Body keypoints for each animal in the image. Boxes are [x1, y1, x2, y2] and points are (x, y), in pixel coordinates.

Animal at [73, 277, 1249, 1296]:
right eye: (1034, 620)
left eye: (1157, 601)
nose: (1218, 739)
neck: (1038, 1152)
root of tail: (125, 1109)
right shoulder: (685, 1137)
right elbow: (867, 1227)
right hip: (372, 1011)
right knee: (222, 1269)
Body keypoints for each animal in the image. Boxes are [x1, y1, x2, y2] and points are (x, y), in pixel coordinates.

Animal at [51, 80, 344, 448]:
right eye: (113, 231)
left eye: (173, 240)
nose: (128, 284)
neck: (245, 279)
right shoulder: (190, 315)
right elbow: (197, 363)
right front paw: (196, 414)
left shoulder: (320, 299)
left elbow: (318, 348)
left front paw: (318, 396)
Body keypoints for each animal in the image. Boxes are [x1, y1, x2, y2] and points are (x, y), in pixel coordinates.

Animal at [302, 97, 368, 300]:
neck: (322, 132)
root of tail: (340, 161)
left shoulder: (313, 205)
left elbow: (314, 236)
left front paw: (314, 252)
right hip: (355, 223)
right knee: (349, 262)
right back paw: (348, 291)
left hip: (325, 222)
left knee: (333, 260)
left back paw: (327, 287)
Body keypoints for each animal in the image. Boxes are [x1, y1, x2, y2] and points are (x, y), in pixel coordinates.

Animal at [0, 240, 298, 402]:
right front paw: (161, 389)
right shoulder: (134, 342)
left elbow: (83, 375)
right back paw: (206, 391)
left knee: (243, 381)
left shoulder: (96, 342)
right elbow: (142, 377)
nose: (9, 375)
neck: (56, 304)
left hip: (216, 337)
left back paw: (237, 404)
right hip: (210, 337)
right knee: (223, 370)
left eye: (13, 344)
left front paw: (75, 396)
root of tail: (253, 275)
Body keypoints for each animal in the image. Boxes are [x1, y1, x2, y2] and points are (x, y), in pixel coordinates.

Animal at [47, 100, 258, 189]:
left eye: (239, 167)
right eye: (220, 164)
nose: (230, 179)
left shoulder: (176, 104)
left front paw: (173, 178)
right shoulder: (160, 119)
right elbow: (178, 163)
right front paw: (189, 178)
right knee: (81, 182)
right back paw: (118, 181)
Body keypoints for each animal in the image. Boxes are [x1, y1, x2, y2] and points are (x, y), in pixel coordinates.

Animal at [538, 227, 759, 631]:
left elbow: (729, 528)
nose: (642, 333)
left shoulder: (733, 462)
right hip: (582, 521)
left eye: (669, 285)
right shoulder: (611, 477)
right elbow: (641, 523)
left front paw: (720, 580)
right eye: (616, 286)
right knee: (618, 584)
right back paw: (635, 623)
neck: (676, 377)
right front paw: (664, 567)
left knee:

● The problem: Scan the data above. Return every line with "root" in it.

● Written response:
root of tail: (125, 1109)
root of tail: (340, 161)
root of tail: (253, 275)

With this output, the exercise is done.